One has to act on their own when no help from the Fed may be expected
The best self-defence is a self-attack. The central banks, competitors to the Fed, seem to have got the point of where Jerome Powell is pushing the USD to. Down. Who besides Washington will profit from it? If the economies of Eurozone, Britain, Japan, Australia, and some other well-developed countries felt “so so” amidst the US currency’s revaluation in 2018, what will happen to them if the USD starts growing weaker? There’s only one thing left - follow the trail beaten by the Fed. “You’ve started it all, we’ve joined in. You’re the first singer and we’re your choir”. It looks well on the outside, but when going to the bottom, it starts smacking of competitive devaluation.
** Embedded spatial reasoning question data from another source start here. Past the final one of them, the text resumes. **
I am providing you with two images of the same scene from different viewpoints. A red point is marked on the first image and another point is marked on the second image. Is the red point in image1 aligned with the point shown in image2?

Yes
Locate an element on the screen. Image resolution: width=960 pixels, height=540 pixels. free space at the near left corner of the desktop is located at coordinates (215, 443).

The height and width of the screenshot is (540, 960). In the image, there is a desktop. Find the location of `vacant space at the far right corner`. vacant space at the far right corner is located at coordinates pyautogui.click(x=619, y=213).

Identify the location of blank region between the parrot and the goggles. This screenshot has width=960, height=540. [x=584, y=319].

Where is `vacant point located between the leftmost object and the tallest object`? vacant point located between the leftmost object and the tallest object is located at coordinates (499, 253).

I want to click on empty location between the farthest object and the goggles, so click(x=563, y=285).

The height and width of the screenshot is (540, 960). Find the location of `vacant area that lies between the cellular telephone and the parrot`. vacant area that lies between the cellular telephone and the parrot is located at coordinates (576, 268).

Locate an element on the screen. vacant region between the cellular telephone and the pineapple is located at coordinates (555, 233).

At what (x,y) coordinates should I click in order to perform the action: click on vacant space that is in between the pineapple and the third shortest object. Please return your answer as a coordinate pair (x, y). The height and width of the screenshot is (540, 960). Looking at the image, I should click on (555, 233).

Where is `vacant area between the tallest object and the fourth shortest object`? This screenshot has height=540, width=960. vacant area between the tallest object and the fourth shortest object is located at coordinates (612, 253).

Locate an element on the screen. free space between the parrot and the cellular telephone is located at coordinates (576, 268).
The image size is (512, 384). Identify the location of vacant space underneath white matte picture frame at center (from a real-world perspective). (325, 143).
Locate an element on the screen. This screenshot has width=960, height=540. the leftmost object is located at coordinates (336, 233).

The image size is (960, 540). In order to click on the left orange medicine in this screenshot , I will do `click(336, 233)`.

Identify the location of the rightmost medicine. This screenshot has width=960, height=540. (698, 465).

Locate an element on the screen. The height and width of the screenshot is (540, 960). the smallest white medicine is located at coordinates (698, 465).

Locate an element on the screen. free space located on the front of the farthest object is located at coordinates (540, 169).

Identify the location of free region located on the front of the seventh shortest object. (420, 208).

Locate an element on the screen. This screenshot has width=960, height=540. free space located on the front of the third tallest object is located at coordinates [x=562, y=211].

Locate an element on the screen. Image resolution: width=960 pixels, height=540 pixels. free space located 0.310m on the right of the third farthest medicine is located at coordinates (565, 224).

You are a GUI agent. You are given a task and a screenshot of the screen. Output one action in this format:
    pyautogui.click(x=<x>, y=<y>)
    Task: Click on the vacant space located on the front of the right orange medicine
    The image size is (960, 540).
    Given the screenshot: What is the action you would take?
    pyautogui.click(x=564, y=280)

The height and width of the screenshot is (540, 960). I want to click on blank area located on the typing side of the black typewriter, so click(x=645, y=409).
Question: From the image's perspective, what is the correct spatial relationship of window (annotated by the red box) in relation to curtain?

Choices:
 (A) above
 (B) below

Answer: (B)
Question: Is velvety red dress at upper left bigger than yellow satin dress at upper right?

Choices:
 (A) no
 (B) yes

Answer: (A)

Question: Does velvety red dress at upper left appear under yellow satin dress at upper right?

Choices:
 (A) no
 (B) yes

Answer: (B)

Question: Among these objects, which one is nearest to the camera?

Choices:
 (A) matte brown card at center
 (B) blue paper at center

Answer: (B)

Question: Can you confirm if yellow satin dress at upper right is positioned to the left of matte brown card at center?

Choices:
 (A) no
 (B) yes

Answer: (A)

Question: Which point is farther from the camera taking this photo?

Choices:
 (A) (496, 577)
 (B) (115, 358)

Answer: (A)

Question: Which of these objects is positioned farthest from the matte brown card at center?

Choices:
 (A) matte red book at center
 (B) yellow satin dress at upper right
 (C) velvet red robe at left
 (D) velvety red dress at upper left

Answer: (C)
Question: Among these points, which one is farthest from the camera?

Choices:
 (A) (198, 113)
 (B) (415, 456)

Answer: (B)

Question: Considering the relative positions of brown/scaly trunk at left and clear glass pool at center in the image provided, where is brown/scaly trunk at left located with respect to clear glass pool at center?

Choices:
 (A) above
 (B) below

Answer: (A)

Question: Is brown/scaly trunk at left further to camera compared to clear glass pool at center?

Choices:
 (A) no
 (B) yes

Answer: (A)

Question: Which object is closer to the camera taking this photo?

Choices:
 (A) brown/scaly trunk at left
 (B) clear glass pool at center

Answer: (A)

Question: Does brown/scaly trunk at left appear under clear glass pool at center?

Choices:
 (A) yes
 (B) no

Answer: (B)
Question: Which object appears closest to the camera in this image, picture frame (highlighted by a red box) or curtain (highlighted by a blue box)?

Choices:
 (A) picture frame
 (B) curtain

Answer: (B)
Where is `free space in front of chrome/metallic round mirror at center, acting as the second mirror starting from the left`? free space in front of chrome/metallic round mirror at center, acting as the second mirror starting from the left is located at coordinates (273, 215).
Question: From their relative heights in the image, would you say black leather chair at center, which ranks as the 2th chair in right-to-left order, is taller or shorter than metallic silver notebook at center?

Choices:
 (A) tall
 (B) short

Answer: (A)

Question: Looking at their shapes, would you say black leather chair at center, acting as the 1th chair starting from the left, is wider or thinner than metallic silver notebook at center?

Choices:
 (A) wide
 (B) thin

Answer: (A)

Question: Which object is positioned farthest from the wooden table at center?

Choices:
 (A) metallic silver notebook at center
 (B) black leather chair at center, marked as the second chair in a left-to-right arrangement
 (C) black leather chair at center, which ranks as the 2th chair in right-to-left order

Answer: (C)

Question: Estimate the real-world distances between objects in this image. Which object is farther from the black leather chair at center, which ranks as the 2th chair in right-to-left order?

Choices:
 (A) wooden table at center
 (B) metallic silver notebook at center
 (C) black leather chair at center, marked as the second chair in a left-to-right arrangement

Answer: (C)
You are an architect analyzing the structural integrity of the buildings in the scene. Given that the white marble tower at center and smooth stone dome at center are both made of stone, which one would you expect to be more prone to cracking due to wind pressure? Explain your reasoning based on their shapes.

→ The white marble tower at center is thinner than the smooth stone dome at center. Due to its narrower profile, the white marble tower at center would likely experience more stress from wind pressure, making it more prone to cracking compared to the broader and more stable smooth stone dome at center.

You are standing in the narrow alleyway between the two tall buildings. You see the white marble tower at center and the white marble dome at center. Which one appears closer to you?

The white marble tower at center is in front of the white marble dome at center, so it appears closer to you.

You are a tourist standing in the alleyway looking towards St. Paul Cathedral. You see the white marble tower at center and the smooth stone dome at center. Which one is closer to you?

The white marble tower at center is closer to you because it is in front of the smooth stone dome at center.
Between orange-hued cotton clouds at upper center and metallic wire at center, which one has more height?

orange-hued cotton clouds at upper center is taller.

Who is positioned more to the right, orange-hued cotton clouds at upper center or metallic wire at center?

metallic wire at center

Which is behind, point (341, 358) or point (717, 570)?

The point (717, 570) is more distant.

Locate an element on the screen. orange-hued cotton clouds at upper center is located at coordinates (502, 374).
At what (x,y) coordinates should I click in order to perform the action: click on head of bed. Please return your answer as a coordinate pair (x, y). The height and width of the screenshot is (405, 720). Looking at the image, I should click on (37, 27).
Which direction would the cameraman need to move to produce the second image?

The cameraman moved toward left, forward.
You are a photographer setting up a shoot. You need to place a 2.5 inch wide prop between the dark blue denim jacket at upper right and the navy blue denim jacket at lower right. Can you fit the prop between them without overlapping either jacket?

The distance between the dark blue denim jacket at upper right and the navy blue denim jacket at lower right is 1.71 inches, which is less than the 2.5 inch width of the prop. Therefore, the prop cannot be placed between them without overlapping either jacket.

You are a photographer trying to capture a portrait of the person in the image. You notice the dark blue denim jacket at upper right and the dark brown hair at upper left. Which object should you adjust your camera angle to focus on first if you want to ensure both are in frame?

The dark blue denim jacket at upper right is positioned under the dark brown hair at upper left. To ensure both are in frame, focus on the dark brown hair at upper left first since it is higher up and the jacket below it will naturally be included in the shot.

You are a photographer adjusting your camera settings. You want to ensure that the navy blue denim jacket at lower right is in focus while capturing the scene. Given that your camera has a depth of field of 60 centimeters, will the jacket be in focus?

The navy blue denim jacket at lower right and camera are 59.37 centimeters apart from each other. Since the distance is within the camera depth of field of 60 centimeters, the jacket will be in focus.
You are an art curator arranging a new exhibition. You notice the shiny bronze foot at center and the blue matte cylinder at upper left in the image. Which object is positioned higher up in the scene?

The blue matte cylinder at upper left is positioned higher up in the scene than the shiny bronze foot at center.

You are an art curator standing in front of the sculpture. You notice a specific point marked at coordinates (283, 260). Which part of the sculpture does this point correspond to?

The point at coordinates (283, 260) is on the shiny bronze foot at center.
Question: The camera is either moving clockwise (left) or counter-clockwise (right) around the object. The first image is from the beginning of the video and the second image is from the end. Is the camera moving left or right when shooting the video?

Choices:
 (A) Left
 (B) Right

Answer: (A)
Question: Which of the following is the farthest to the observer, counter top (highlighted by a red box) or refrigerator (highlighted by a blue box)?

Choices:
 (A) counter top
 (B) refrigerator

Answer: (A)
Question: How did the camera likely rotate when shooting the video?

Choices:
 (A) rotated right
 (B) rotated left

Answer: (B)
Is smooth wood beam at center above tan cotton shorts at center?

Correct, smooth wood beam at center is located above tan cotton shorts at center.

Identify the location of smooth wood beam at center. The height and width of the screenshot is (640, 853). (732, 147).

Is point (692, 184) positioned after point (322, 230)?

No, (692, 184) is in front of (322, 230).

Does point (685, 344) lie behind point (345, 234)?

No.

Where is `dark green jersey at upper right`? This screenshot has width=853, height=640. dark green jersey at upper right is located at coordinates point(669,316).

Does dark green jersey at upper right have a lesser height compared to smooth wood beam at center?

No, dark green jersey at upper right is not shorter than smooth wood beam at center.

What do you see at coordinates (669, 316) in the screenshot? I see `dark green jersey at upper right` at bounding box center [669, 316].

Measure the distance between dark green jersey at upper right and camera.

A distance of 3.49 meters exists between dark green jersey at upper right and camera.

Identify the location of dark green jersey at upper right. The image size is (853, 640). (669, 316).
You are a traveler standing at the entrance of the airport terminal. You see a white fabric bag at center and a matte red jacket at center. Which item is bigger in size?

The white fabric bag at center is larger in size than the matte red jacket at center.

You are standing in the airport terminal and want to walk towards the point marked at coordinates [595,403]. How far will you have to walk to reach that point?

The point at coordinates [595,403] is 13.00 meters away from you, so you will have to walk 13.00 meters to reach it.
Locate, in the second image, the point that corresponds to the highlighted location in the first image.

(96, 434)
In 2018, the central banks watched the Fed raising the rates and hoped sincerely that the devaluation of their currencies would help export to spread its wings. Alas! The fall of EUR/USD wasn’t enough. Trade wars and the related slowdown in the Chinese economy and foreign demand broke onto the scene. One had to count only on domestic resources, but Germany didn’t rise to the occasion. Its industry is having a hard time with a transfer to e-cars and tougher requirements for diesel and gasoline engines. In future, it can promise huge growth, though. But we are currently where we are.
“If you should need my help, I don’t know where you can find me”. One of Jerome Powell’s first statements in 2019 made everyone understand that no help should be expected from the Fed. The markets considered FOMC’s desire to idle on the roadside to be almost the end of the normalization of monetary policy and started buying out other currencies. They said, if the dollar was stripped of its trumps, where it could grow further? It didn’t work that way! Heavy artillery - the central banks - came into action. A bad example is catching. After the Fed, it was the Bank of Canada that voiced a desire to take a pause. It took off from there. The ECB hinted at the opportunity of developing stimulating measures through long term refinancing operations (LTRO). The Reserve Bank of Australia is ready to lower rates, if necessary, while the Bank of England looks frightening because of a disordered Brexit. They are all engaged if self-attacks: they say that local economies are pressed hard by worse external conditions. In fact, they are lying. The problem lies in competitive devaluation.
If you wish to get on well with people, let them lie. When Jerome Powell said the Fed could afford flexibility and patience because of inflation, he wasn’t fully sincere for sure. As early as 6 weeks ago, in December, it was obvious that they managed to tame inflation. The collapse of stock indexes and Trump’s criticism were another thing. Living under such conditions isn’t easy. However, life often creates such a fanciful design that frosted window images pale before it.
So, where should investors run to? The Fed and G10 central banks don’t get tired of self-punishment. The currencies of developing countries may become a magic wand! They say, the increasing global appetite for risk, low volatility and renowned interest in carry trade will breathe new life into them! The regulators themselves aren’t in a hurry to use verbal interventions. The Bank of Russia thinks that the USD will become impotent after reaching the level of 70.